Here is the good, the bad, and the ugly about this announcement (assuming it is authoritative and not something that someone at USCIS gave to AILA without the complete blessing of all the USCIS policy makers and assuming AILA got the answer right and assuming USCIS does not change its mind).

The good is the unequal treatment that is apparent in the San Diego District Office, which routinely denies adjustments of status for visa waiver overstays asserting they are ineligible to adjust status, has ended. USCIS is acknowledging that these type of cases can be adjudicated.

The bad is that the willingness to adjust an alien's status does not extend to visa waiver overstays who Immigration and Customs Enforcement (ICE) has ordered removed before USCIS got to their adjustment application. Successfully adjusting depends on the happenstance of which agency encounters the alien first, or, rather, which agency makes a decision first. Nothing here precludes USCIS from handing a file to ICE before it adjudicates it so ICE can issue a removal order, and then asserting that it now will not adjudicate the adjustment application because there is a removal order.

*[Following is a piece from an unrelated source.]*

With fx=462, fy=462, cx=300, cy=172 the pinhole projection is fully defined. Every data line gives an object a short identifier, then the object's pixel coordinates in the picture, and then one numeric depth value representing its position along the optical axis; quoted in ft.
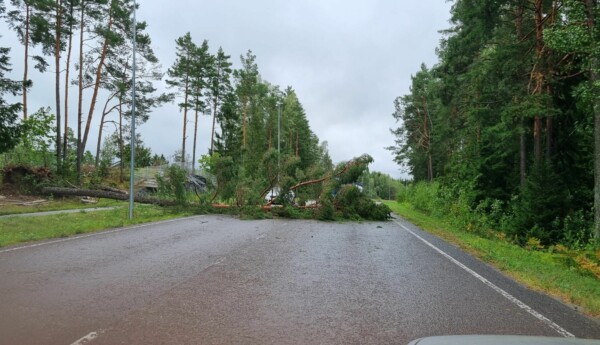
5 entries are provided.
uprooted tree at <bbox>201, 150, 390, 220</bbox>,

The ugly is that how to treat visa waiver overstays is clearly a policy issue that involves two agencies, ICE and USCIS. ICE has the authority to order the removal and then remove an alien who has overstayed his or her period of authorized stay on the visa waiver program. USCIS has the authority to adjudicate adjustment of status applications for these people. Instead of a coordinated approach to the policy issues, USCIS has announced its second-fiddle policy, essentially asserting, "We will adjudicate an adjustment of status application only if ICE lets us. If ICE issues a removal order, we will step back, regardless of when ICE issued the removal order." To be clear, all ICE has to do to issue a removal order is make sure the alien is a visa waiver overstay and check a box on a form. (I do not believe the alien even has to be present for an order to be entered or has to be informed of the removal order's being entered, i.e., the box being checked. Thus how does a visa waiver overstay even know if there is a removal order against him or her?)

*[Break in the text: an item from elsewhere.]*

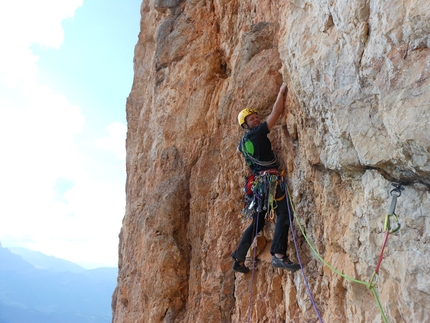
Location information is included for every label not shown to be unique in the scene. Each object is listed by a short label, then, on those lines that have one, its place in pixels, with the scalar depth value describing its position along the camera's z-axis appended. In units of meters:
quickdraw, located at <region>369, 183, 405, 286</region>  2.68
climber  4.44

However, our barrister does have a significant point that this blog has been concerned with since the creation of DHS. Instead of two agencies dealing with the border before 9/11, the U.S. Customs Service and the Immigration and Naturalization Service, we now have three agencies dealing with both aliens and goods, USCIS, ICE and CBP. Even worse, CBP is divided into two main offices that deal with aliens, the Office of Field Operations (inspection of arriving aliens) and the U.S. Border Patrol, each with their own agenda and policy, and ICE's Homeland Security Investigations (HSI) and Enforcement and Removal Operations (ERO). None of these agencies coordinate policy or practice and the result is chaos and enriched immigration attorneys:

Ever since INS was broken up, the complexities of immigration policy making have been exacerbated by the fact that different agencies with different philosophies, different interests, and different goals, all with a stake in a given policy, must coordinate. Here USCIS announces that ICE has absolute veto power over USCIS's policy of adjudicating visa waiver adjustments for overstays and ICE is silent on its position on the issue.

Without ICE's being integrated into the policy making process it is impossible to know if it is advisable for a visa waiver overstay to file an adjustment of status application. While USCIS may be willing to adjudicate an application (and we still have to see how USCIS finesses the case law problems), its sister agency, ICE, could be taking out the cuffs and fueling up the jet knowing USCIS will not get in the way. Things are a little better, but there is still a lot to learn.

But in the end, the Regime is responsible for USCIS' lawlessness. It cannot adjust VWP overstays or violators. Those who violate the provisions of the VWP are required to be removed. But Obama is doing the opposite. Why, because he wants more aliens here to vote, even if that is illegal, in 2012.